In her first assembly term, Radović was a member of the agriculture committee (Note: Formally known as the Agriculture, Forestry, and Water Management Committee.) and a deputy member of the committee on constitutional and legal issues, the defence and internal affairs committee, the foreign affairs committee, the committee on human and minority rights and gender equality, the economy committee, (Note: Formally known as the Committee on Economy, Regional Development, Trade, Tourism, and Energy.) the European integration committee, the administrative committee, (Note: Formally known as the Committee on Administrative, Budgetary, Mandate, and Immunity Issues.) and the European Union–Serbia stabilisation and association committee. She was also the head of Serbia's parliamentary friendship group with Trinidad and Tobago and a member of the friendship groups with Bosnia and Herzegovina, Cambodia, China, Egypt, Ireland, Japan, Russia, Slovakia, Tunisia, the United Kingdom, and the United States of America.

She was promoted to the fourth position on the SPS's list for the 2022 parliamentary election. This was tantamount to election, and she was indeed re-elected when the list won thirty-one seats. In the term that followed, she was a member of the agriculture committee and the stabilization and association committee, and a deputy member of the defence committee, the human rights committee, the European integration committee, and the judiciary committee. (Note: Formally known as the Committee on the Judiciary, Public Administration, and Local Self-Government.) She was again the leader of Serbia's parliamentary friendship group with Trinidad and Tobago and was a member of twenty-one other friendship groups. (Note: She was a member of the friendship groups with Australia, Austria, Bosnia and Herzegovina, Bulgaria, the Caribbean countries (Antigua and Barbuda, Barbados, Belize, Dominica, Haiti, St. Kitts and Nevis, and St. Lucia), China, the Democratic Republic of the Congo, Denmark, Egypt, Eswatini, Greece, Hungary, Ireland, Japan, Liechtenstein, New Zealand and the Pacific Island countries (Vanuatu, Tuvalu, Fiji, Nauru, Palau, Papua New Guinea, and the Solomon Islands), Slovakia, Spain, Suriname, Sweden, and Venezuela.)

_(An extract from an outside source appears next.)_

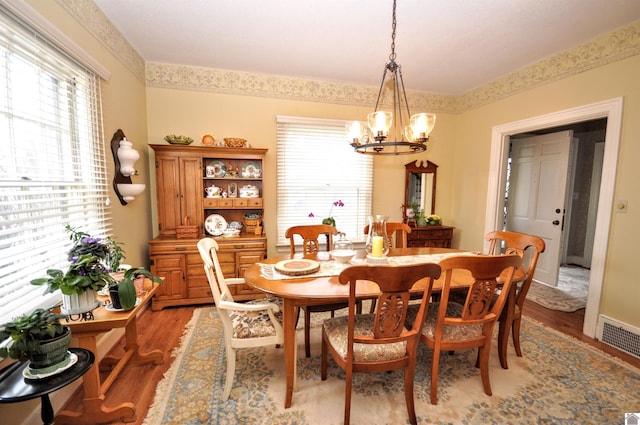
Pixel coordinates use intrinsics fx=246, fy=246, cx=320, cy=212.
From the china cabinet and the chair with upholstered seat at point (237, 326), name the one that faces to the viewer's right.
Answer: the chair with upholstered seat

Radović appeared in the thirteenth position on the SPS's list in the 2023 parliamentary election and was elected to a third term when the list won eighteen seats. She is now a member of the agriculture committee, a deputy member of the environmental protection committee and the European integration committee, a member of the subcommittee on monitoring the agricultural situation in marginal areas with difficult working conditions, the leader of Serbia's parliamentary friendship group with Eswatini, and a member of the twenty-three other friendship groups. (Note: She is a member of the friendship groups with Algeria, Austria, Azerbaijan, Belarus, the Benelux countries, Bosnia and Herzegovina, Brazil, China, Cuba, Cyprus, Denmark, Greece, Hungary, India, Ireland, Morocco, Nigeria, Portugal, Romania, Russia, Slovakia, Ukraine, and Venezuela.)

She was also re-elected to the Priboj municipal assembly in the 2023 Serbian local elections, which were held concurrently with the parliamentary vote. The governing Serbian Progressive Party ran a combined list with the SPS in Priboj; Radović appeared in the eighth position and was elected when the list won a majority victory with twenty-three out of forty-one seats.

In March 2024, Radović was one of five Serbian parliamentarians who served as international observers for the 2024 Russian presidential election. She was elected as a member of the SPS presidency on 17 July 2024.

===Parliamentary Assembly of the Council of Europe===
Radović became a substitute member of Serbia's delegation to the Parliamentary Assembly of the Council of Europe (PACE) on 15 April 2024. She served with the Socialists, Democrats and Greens Group and was an alternate member of the committee on culture, science, education, and media. She stood down from the PACE on 29 September 2024.